The film was a hit and earned MGM over $2 million in profit.
In February 1939, when he accepted his Oscar for the role, Spencer Tracy responded graciously by spending all of his acceptance speech talking about Father Flanagan. "If you have seen him through me, then I thank you." An overzealous MGM publicity representative announced that Tracy was donating his Oscar to Flanagan without confirming it with Tracy. Tracy's response was: "I earned the ... thing. I want it." The Academy hastily struck another inscription, Tracy kept his statuette, and Boys Town got one, too. It read: "To Father Flanagan, whose great humanity, kindly simplicity, and inspiring courage were strong enough to shine through my humble effort. Spencer Tracy."
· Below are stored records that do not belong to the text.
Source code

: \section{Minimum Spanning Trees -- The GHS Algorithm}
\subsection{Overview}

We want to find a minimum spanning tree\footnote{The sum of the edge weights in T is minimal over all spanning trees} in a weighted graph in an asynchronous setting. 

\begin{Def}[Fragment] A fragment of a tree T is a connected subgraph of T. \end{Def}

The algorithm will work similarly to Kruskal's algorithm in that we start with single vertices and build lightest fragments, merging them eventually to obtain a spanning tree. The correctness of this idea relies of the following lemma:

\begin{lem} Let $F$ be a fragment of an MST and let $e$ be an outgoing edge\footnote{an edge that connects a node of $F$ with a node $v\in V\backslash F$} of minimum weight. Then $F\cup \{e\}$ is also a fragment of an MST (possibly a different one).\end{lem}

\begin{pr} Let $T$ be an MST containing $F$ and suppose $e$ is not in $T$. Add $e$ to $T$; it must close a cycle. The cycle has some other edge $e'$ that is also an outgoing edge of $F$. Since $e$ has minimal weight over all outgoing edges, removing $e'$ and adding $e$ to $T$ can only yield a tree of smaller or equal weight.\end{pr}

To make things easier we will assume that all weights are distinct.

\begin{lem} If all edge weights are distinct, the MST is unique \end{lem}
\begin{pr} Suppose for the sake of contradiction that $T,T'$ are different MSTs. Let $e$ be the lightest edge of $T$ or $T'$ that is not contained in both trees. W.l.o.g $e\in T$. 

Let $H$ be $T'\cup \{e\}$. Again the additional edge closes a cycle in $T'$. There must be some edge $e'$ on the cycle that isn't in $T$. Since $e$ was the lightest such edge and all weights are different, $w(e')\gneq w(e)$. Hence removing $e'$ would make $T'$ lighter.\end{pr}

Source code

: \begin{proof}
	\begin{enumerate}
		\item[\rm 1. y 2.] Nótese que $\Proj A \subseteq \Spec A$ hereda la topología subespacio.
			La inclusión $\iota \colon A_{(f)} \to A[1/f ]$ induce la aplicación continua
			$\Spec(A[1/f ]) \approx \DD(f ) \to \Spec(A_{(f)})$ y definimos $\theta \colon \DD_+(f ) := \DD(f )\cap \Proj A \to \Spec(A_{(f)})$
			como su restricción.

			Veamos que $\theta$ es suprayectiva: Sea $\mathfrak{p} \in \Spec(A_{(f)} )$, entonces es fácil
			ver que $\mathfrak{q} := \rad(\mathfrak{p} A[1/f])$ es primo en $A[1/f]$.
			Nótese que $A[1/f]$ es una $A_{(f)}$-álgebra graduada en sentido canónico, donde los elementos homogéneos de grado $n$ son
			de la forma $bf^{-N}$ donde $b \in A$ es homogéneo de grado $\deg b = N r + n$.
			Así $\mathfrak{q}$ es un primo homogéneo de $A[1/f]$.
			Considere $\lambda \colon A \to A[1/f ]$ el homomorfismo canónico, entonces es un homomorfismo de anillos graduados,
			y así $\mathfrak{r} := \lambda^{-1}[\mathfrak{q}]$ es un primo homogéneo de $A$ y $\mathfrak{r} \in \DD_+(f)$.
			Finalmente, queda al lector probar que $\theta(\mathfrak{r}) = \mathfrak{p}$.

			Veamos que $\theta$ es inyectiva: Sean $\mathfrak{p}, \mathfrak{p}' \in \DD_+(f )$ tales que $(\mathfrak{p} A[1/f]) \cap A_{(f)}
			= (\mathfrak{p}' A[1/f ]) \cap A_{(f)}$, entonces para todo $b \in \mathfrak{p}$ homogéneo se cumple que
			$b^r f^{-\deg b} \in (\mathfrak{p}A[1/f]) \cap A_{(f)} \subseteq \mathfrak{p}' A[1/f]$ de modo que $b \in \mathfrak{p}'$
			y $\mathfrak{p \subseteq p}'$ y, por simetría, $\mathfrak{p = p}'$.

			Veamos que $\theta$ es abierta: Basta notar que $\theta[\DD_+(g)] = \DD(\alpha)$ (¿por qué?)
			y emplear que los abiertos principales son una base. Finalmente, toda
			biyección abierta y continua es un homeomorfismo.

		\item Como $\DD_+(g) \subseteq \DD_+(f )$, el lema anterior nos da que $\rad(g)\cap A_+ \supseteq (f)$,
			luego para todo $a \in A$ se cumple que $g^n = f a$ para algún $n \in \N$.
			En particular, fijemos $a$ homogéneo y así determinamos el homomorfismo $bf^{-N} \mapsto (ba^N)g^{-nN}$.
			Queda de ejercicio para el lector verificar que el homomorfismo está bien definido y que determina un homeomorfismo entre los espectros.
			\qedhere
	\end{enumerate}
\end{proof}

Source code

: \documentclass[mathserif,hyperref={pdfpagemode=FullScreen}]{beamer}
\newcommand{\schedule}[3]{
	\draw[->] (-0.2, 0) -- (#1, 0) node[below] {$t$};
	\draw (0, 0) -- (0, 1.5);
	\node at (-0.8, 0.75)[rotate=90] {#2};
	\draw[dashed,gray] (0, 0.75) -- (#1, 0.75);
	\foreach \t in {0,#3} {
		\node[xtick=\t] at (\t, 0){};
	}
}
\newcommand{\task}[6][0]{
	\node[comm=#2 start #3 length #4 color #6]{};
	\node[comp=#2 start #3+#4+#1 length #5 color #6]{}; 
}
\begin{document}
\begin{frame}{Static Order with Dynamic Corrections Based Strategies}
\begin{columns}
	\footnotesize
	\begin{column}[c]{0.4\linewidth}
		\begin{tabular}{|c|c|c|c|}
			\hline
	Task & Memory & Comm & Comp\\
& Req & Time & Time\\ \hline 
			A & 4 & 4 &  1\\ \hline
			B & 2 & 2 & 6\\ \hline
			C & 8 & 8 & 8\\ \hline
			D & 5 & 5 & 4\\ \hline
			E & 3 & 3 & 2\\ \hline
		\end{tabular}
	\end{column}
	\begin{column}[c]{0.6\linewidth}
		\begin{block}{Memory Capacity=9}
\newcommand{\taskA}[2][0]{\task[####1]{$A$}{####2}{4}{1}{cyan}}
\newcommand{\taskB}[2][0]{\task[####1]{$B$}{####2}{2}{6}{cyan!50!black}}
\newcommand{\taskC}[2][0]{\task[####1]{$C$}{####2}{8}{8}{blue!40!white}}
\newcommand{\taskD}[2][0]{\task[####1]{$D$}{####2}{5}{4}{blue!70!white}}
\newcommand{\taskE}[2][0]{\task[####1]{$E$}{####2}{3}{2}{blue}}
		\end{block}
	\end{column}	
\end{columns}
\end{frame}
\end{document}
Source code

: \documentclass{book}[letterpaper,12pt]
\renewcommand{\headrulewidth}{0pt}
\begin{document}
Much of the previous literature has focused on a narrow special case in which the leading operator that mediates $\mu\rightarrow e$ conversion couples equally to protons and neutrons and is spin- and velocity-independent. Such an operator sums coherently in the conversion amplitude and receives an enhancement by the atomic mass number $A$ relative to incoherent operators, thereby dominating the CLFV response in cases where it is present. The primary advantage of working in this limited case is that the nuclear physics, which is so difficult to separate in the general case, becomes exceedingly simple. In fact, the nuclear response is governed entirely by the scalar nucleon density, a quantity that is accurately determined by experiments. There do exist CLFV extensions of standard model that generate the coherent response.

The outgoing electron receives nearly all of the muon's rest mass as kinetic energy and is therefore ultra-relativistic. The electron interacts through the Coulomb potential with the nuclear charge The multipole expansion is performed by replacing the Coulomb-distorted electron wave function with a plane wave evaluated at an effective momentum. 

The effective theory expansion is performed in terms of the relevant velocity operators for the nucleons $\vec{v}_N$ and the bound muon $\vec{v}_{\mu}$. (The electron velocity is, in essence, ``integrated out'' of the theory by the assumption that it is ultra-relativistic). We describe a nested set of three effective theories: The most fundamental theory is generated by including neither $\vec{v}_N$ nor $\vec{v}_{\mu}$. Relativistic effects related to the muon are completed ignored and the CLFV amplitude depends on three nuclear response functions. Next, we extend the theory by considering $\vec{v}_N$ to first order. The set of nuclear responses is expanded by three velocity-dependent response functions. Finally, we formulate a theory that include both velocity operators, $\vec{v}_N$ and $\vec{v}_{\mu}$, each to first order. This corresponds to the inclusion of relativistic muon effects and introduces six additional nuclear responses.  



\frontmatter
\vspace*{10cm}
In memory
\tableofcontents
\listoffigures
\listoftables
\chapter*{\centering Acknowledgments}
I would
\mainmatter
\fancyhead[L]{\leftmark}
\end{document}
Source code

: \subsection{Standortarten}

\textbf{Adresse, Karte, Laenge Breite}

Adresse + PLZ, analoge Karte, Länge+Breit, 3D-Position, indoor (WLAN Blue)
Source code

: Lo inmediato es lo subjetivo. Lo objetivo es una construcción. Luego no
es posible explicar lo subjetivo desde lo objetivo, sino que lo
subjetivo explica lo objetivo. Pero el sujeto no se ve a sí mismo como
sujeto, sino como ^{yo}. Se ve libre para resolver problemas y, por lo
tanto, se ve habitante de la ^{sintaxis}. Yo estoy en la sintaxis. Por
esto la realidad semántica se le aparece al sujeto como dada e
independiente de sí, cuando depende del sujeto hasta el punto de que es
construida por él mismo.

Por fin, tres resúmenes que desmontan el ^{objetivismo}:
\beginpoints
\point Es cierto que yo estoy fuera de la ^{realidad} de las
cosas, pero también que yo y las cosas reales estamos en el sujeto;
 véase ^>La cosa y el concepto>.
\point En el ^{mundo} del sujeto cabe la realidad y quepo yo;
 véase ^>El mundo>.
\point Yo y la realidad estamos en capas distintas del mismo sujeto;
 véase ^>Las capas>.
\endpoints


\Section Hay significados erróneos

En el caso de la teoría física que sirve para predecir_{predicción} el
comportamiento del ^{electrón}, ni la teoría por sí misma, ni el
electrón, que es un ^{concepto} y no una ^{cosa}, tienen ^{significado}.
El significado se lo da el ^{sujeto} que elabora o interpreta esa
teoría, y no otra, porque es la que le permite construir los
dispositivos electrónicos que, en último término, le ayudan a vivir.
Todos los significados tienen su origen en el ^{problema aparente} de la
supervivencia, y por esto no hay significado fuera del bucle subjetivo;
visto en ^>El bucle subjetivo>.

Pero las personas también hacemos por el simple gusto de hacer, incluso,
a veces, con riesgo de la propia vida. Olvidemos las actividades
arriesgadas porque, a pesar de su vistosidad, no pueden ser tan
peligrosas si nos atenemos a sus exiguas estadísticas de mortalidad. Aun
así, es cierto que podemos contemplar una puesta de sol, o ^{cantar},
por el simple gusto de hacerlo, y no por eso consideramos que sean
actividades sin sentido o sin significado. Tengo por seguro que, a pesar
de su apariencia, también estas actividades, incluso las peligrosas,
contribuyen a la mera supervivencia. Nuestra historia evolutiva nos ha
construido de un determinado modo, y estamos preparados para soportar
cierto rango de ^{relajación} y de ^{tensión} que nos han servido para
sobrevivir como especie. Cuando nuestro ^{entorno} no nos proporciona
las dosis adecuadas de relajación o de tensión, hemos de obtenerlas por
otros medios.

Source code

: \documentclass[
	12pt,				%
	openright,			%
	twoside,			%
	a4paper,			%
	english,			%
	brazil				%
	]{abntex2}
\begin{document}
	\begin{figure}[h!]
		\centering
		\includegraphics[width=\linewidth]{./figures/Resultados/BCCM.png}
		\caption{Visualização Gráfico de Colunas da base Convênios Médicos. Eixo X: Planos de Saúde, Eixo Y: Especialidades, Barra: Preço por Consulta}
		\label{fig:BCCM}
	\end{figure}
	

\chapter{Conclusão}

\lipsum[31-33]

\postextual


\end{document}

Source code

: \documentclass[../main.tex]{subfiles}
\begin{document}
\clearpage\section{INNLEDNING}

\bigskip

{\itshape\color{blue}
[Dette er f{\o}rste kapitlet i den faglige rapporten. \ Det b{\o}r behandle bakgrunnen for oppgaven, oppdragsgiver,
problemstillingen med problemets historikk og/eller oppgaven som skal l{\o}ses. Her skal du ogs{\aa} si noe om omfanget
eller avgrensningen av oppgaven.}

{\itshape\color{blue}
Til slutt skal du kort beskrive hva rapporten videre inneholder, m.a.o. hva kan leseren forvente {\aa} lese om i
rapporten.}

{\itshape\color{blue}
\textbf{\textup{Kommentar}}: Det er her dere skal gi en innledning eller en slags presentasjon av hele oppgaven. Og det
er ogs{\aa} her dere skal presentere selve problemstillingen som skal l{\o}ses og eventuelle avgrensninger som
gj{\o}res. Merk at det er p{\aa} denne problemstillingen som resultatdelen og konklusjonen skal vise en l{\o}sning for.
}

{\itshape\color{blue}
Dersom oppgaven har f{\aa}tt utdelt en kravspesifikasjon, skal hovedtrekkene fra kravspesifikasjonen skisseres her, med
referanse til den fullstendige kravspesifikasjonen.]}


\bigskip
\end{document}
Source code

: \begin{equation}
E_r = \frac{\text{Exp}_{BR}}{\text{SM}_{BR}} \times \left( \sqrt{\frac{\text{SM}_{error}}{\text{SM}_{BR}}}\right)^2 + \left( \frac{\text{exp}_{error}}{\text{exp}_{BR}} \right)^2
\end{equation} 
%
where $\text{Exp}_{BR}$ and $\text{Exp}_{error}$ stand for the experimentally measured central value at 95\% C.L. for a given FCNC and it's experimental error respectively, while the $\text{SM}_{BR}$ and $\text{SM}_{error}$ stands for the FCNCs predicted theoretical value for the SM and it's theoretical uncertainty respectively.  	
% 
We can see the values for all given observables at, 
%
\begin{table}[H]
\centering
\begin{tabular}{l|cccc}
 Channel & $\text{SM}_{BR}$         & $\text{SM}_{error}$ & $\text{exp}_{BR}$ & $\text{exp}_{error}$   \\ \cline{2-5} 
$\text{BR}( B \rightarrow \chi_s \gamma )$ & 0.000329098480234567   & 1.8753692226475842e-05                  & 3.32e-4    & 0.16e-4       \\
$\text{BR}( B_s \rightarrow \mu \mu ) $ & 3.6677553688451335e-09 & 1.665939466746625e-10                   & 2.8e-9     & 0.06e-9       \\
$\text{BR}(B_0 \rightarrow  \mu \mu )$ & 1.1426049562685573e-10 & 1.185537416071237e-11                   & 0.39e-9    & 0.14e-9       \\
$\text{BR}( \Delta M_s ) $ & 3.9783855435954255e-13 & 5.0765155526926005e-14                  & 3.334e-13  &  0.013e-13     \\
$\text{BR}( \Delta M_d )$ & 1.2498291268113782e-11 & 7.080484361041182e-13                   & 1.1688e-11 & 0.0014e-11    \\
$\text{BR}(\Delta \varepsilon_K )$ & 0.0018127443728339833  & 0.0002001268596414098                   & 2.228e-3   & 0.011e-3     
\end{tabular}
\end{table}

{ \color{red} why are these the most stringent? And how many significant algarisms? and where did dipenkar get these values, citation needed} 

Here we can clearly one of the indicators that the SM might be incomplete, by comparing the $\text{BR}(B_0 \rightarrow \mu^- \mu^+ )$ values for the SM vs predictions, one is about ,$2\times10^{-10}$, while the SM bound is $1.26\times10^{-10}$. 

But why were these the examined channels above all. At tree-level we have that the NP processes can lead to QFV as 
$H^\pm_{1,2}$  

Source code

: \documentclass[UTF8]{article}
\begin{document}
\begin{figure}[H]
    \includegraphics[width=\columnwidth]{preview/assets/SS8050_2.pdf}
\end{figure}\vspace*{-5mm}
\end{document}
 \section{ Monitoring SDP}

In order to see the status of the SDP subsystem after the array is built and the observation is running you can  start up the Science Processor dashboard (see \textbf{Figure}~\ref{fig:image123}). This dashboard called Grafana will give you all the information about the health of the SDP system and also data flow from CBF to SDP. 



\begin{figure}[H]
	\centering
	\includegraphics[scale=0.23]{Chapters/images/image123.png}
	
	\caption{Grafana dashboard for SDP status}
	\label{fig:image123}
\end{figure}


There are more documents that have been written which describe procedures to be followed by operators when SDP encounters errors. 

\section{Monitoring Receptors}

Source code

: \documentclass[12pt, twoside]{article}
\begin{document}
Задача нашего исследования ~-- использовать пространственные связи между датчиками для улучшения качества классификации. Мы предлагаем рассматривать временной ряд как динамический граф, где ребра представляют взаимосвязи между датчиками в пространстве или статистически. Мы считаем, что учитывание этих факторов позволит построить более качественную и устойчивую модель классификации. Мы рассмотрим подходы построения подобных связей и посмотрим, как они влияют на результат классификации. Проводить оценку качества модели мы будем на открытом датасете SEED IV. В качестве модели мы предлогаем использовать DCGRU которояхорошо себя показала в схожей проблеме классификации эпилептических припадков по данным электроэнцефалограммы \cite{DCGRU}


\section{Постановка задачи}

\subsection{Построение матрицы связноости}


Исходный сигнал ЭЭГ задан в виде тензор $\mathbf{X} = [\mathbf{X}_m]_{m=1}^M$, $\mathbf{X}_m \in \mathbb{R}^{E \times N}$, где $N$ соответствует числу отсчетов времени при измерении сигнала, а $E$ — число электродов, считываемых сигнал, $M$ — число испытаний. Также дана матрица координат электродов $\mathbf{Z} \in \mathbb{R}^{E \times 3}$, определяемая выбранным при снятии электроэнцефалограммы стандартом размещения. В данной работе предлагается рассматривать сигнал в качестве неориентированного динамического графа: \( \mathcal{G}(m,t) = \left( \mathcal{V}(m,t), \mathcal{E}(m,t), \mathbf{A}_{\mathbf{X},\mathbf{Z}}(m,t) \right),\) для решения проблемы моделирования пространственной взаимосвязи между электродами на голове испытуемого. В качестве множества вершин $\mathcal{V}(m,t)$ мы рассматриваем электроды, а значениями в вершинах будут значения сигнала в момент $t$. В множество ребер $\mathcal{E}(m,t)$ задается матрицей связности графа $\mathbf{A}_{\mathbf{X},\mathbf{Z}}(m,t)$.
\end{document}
According to the IMDB trivia page, there's an alternative version of the Spencer Tracy Oscar story. "The day after Spencer Tracy won the Best Actor Oscar for his performance in this film, an MGM publicist released a statement — without consulting Tracy first — that the actor would donate his Oscar to the real Boys Town in Nebraska. Tracy agreed to make the donation if the Academy would send him a replacement Oscar. When the replacement arrived, the engraving on the award read: "Best Actor — Dick Tracy.""
According to MGM records the film earned $2,828,000 in the United States and Canada and $1,230,000 elsewhere resulting in a profit of $2,112,000.
Boys Town was released on VHS by MGM on March 29, 1993 and re-released on VHS on March 7, 2000. On November 8, 2005, it was released on DVD as a part of the "Warner Brothers Classic Holiday Collection", a 3-DVD set which also contains Christmas in Connecticut and the 1938 version of A Christmas Carol, and as an individual disc. The DVD release also includes the 1941 sequel Men of Boys Town as an extra feature.
Released in April 1941, Men of Boys Town takes a darker tone to the plight of homeless and troubled youth. Tracy and Rooney reprise their characters as Father Flanagan and Whitey Marsh as they expose the conditions in a boys reform school. This movie was released on VHS on December 23, 1993, but is now available only as an extra feature on Boys Town's DVD.
In the Northern Exposure television series 1991 episode "The Big Kiss", orphan Ed Chigliak watches Boys Town and is inspired to find out who his real parents are. He mentions the film reference to several other characters.
Newt Gingrich, the Speaker of the House of Representatives in 1994, referenced the film to argue that philanthropists would be able to help those affected by government cuts.